··· Dataset ···

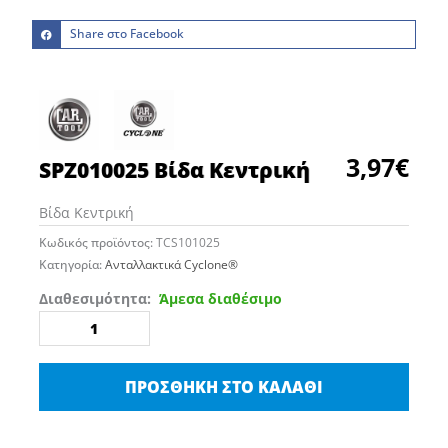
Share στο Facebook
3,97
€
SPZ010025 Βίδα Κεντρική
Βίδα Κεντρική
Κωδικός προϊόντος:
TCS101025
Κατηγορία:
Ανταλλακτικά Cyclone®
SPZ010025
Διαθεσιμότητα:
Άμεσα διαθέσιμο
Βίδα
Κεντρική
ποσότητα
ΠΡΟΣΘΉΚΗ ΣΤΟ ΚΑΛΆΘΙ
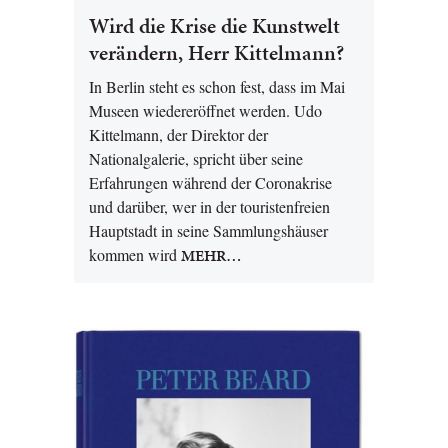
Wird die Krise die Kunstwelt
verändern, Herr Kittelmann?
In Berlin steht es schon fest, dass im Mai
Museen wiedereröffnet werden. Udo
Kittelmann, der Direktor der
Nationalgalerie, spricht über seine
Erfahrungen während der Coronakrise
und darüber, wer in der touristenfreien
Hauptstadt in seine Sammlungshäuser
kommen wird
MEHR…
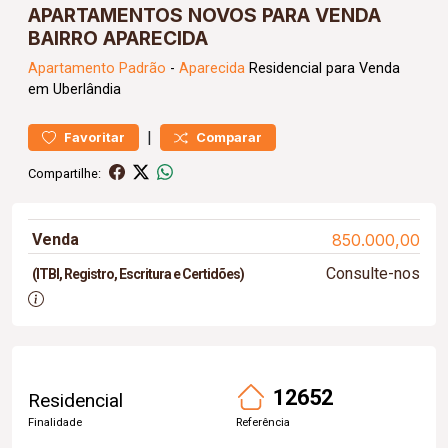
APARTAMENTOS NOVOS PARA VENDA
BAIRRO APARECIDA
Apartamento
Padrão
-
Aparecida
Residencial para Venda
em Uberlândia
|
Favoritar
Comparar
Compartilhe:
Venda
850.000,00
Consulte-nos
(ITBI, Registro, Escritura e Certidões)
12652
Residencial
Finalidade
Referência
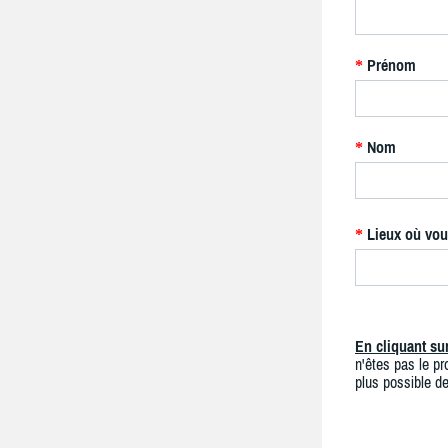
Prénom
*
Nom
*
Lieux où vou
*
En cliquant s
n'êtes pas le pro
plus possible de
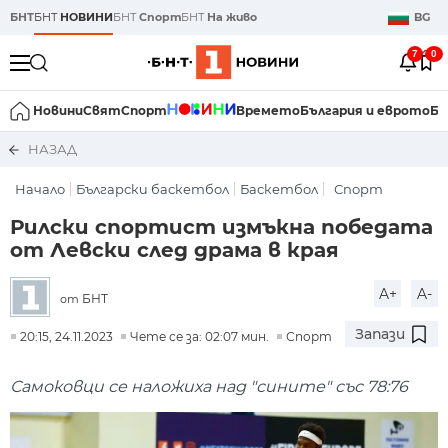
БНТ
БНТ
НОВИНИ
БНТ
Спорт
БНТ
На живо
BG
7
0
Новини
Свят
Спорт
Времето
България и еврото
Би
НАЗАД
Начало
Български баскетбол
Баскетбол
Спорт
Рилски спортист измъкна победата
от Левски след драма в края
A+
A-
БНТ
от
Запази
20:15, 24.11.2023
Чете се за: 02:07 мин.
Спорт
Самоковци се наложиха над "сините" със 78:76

···

[Assigned task] Please retype the text in the rows above, starting with the line containing "Wird die Krise die Kunstwelt" and going on through the line containing "plus possible de", leaving out the picture markers.

[Solution]
Wird die Krise die Kunstwelt
verändern, Herr Kittelmann?
In Berlin steht es schon fest, dass im Mai
Museen wiedereröffnet werden. Udo
Kittelmann, der Direktor der
Nationalgalerie, spricht über seine
Erfahrungen während der Coronakrise
und darüber, wer in der touristenfreien
Hauptstadt in seine Sammlungshäuser
kommen wird
MEHR…
APARTAMENTOS NOVOS PARA VENDA
BAIRRO APARECIDA
Apartamento
Padrão
-
Aparecida
Residencial para Venda
em Uberlândia
|
Favoritar
Comparar
Compartilhe:
Venda
850.000,00
Consulte-nos
(ITBI, Registro, Escritura e Certidões)
12652
Residencial
Finalidade
Referência
Prénom
*
Nom
*
Lieux où vou
*
En cliquant s
n'êtes pas le pro
plus possible de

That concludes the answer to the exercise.